In many situations, all you need is a smartphone to take incredible travel photos. However, there are a few instances where having some extra gear can help. Below are just some of the pieces of photography equipment that could be worth investing in to help take your travel photography to the next level.

Digital cameras

Smartphones can take some pretty high quality photos, but with a decent digital camera you’ll be able to take even better photos. DSLRs and mirrorless cameras may be more bulky than smartphones and less suitable for those fleeting moments, however they can be much better for capturing dramatic views and expressive shots of people. This is due to the ability to play with the shutter speed and add different lenses. Which digital camera is best for travelling with? This T3 guide offers a list of a few of the best digital cameras for travel photography.

Tripods

When you’ve got a lot of time to take a picture, it could be worth having a tripod handy so that you can take a more steady shot. If you’re travelling solo, you could also use a tripod for taking photos of yourself on a timer without having to ask someone else to take a photo or rely on a selfie (useful if you’re trekking somewhere alone). There are lightweight compact tripods that you can buy that are perfect for travelling with. 

Lenses

Experimenting with different types of lenses will help you to take more dynamic and exciting photographs. For those large landscape shots that you can’t quite fit into the frame with a regular lens, it can be worth bringing along a wide angle lens. For those long-distance shots of wildlife and buildings, a super telephoto lens can do the job. For those close-up shots of people and food, a macro lens could be great for adding extra quality. You can even try some more unusual lenses such as fish-eyes and night vision lenses. 

Drones

With a DJI drone, you can take breathtaking aerial shots. You can also take shots from unexplored angles, which could include incredible selfies from a clifftop or pier. It’s worth investing in a good quality drone that can take steady shots without being thrown off course by the slightest bit of wind. When taking shots with a drone, bear in mind that there may be restrictions in some locations – while drones are allowed in many national parks and remote locations, they are likely to be banned in urban areas or locations near to airports. 

Dashcams

Dashcams are ideal for a road trip. They sit on the dashboard of your car and are able to record video footage or take photos of the road ahead. All those perfect moments you might otherwise miss while driving can be captured with the help of a dashcam. There are lots of different dashcams on the market worth looking into – some are specifically suited to road trips

Action cameras

As the name suggests, action cameras are designed for action (the most famous example being the GoPro). They include handheld cameras, helmet-mounted cameras and cameras that can be attached to bike handles or surfboards. These cameras tend to be more durable and can help you to take photos hand-free while doing various activities ranging from diving to skiing. If you go on lots of active vacations, it’s worth looking into these cameras.

Strike a pose

You don’t have to take photos of yourself when travelling. However, if you do decide to take some selfies or let someone else photograph you, you may want to work on your pose. A great pose can help to capture the mood of the moment. This could be excitement, wonder or serenity depending on where you’re photographing. 
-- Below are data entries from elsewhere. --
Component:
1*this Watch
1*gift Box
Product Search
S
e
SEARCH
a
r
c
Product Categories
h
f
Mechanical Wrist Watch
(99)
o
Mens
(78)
There are a few basic modelling tips worth following:

  • Avoid dead arms. If your arms are just hanging there by your side it can look awkward. Throw your hands in the air, put them on your hips, put them in your pockets or consider holding a prop.
  • Keep your back straight. Hunching will make you look unconfident and uncomfortable – you want to look proud and at ease in your travel photos. 
  • Capture the mood with your facial expression. If it’s a happy moment, smile. If you’re exploring somewhere with a darker history, you may want to keep a more solemn face. 
  • You don’t have to be facing the camera. You could ask someone to picture you from the back while looking at a beautiful view or hiking a trail to give a sense of perspective.
  • Dress to impress. Poor wardrobe decisions could lead you to be embarrassed by the picture afterwards.